Last week, 35 lawmakers told Pentagon leaders they would “oppose any effort” by the Air Force to ground its A-10s beginning next fall because it would “unnecessarily endanger our service members in future conflicts.”
One of the leaders of the effort is Senator Kelly Ayotte, R-N.H., a member of the armed services committee. “Many soldiers and Marines are alive today because of the unique capabilities of the A-10, as well as the focused close-air support training and dedicated close-air support culture of A-10 pilots,” the lawmakers’ Nov. 13 letter said. Ayotte should know: her husband, Joe Daley, flew A-10s in the first Gulf War.

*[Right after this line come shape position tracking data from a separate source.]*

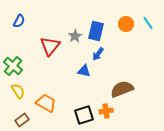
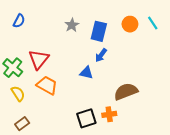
gray star: (75, 36) -> (72, 25), moved
red triangle: (50, 46) -> (39, 59), moved
orange trapezoid: (46, 103) -> (47, 85), moved

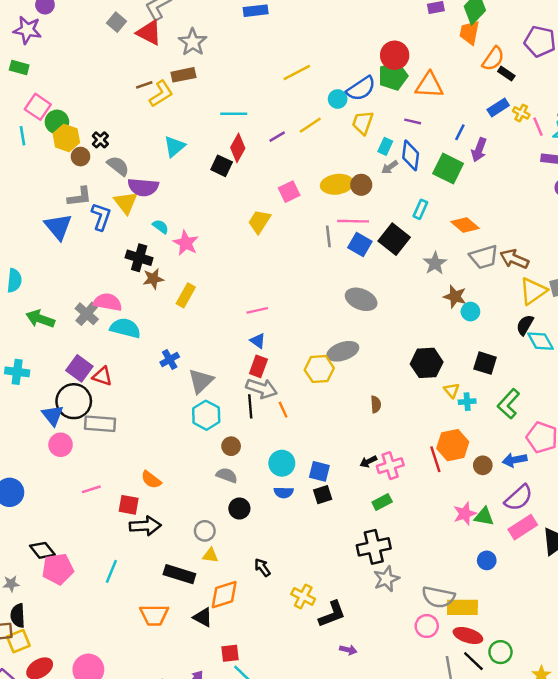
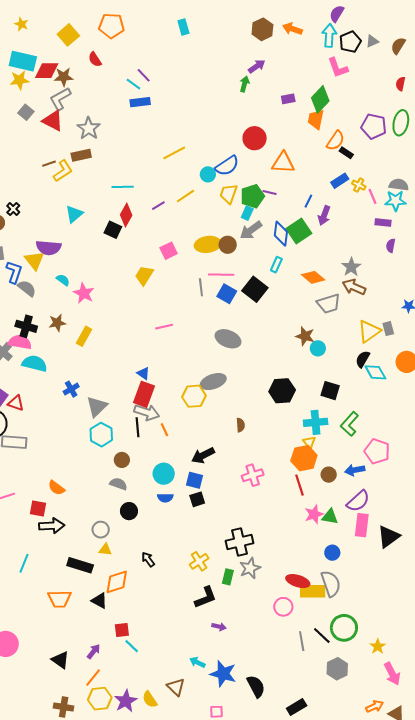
green pentagon: (393, 76) -> (252, 196), moved
blue diamond: (411, 155) -> (281, 234), moved
gray semicircle: (118, 166) -> (27, 288), moved
gray arrow: (390, 167) -> (251, 230), size x1.6
green square: (448, 169) -> (299, 231), turned 30
black cross: (139, 258) -> (26, 326), moved
brown arrow: (514, 259) -> (354, 287), moved
gray star: (435, 263) -> (351, 267), moved
pink line: (257, 310) -> (164, 327), moved
red rectangle: (258, 366) -> (144, 394), size x1.4
yellow triangle: (452, 390) -> (309, 442), moved
cyan cross: (467, 402) -> (316, 422), size x1.6
red line: (435, 459) -> (299, 485), moved
black arrow: (368, 461) -> (203, 455), moved, size x1.6
green rectangle: (382, 502) -> (228, 577), moved, turned -49
pink rectangle: (523, 527) -> (362, 525), turned -50
yellow cross: (303, 596) -> (199, 561), moved, turned 30
gray semicircle: (438, 597) -> (331, 584), moved, turned -120
red ellipse: (468, 636) -> (298, 581), moved
green circle: (500, 652) -> (344, 628), size x1.4

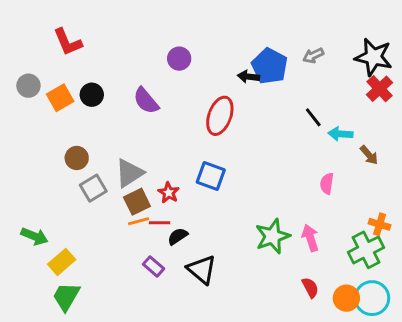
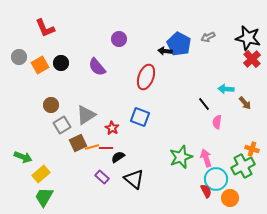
black line: (313, 117) -> (204, 104), moved
brown square: (137, 202) -> (78, 143), moved
cyan circle: (372, 298) -> (216, 179), moved

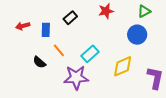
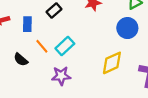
cyan rectangle: (90, 54) -> (65, 46), moved
purple star: (76, 77) -> (61, 76), size x0.7

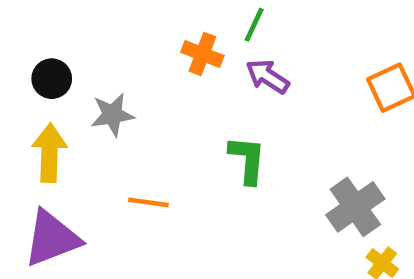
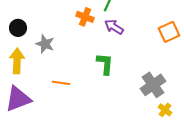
gray star: (112, 115) -> (45, 44), turned 30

In some ways, the F-35’s woes could be the A-10’s salvation. Ayotte is readying an amendment that would order the Air Force to keep its A-10s flying until its F-35s are fully operational. That’s currently slated to happen in 2021.
The Air Force, apparently, isn’t taking any chances. On Tuesday, the Northrop Grumman Corp. announced it had landed Air Force contracts totaling $24 million “required to keep the A-10 weapon system viable through 2028 and beyond.”